- Cover art
- Developer: ICOM Simulations, Inc.
- Publisher: Turbo Technologies Inc.
- Directors: Dave Marsh; Karl Roelofs;
- Platform: TurboGrafx CD
- Release: NA: October 1993;
- Genre: Adventure
- Mode: Single player

= Beyond Shadowgate (1993 video game) =

1993 video game

Beyond Shadowgate is a TurboGrafx CD sequel to the 1987 Mac and MacVenture game Shadowgate. Unlike its predecessor, Beyond Shadowgate is a classical point-and-click adventure viewed from a platform perspective.

A 14 by 19 inch poster by veteran role-playing game artist Jim Holloway, who also created the game's opening and closing animation sequences, was folded inside the jewel case for the game.

==Plot==
The player controls Prince Erik, the descendant of the hero from the first game, Lord Jair. When Prince Erik returns to his home country, he finds out about his father's murder.
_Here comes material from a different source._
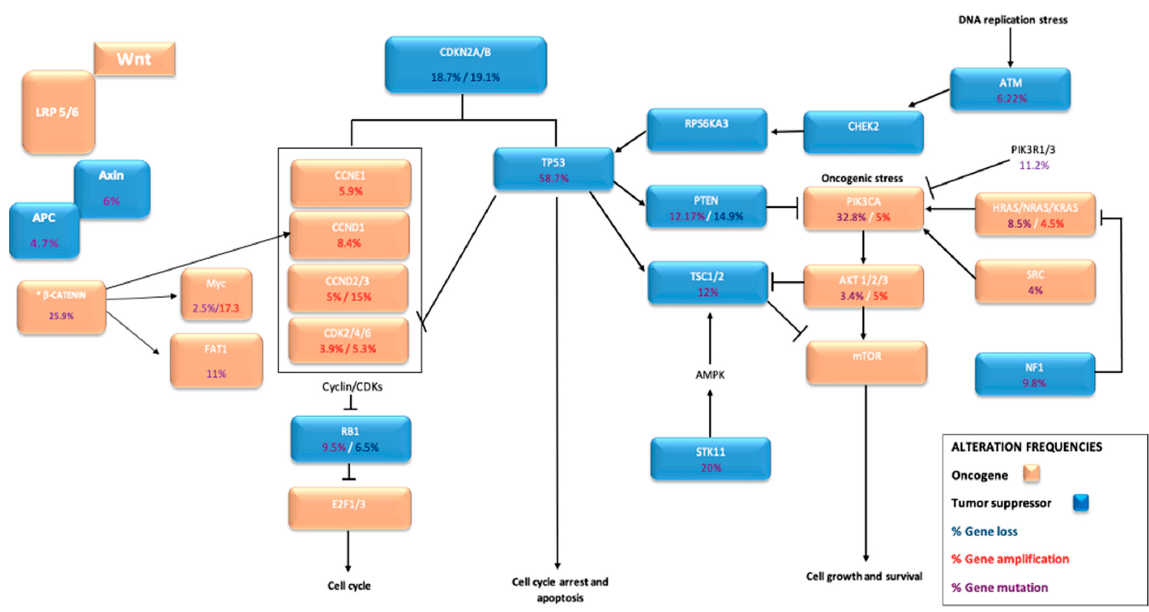
Figure 3. The most frequently altered genes in metaplastic breast cancer. * Mutation frequency reported by Hayes et al. [42] and not found by other authors. These data have been obtained from the review of the reference [11].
The Prince is framed by the minister of the late king, who imprisons him where the adventure starts.

==Gameplay==
As in Shadowgate, the player must solve a series of puzzles throughout the castle in order to proceed to the end of the game. Prince Erik can move around, examine, manipulate, and take objects. Commands also allow ducking and punching. Traps and puzzles may cause the death of the character if they are not correctly solved.

==Development==
The game was very loosely based on a design document for a NES game of the same name. As stated by one of the original designers of Shadowgate, Dave Marsh, the game lacked a player base since it was the sole installment of the series available on the platform. The NES game was eventually released in 2024 for the PC.

==Reception==
Electronic Gaming Monthly gave the game a 7.5 out of 10. They criticized the slow pacing but praised the eerie mood, the graphics, the intellectually stimulating puzzles, and the ability to interact with nearly every item in the game. GamePro called Beyond Shadowgate "an enticing action/adventure RPG that combines the intricate puzzles of the original Shadowgate with a new graphic 3D environment." They also expressed approval for the realistic level of sound effects and the multiple routes through the game.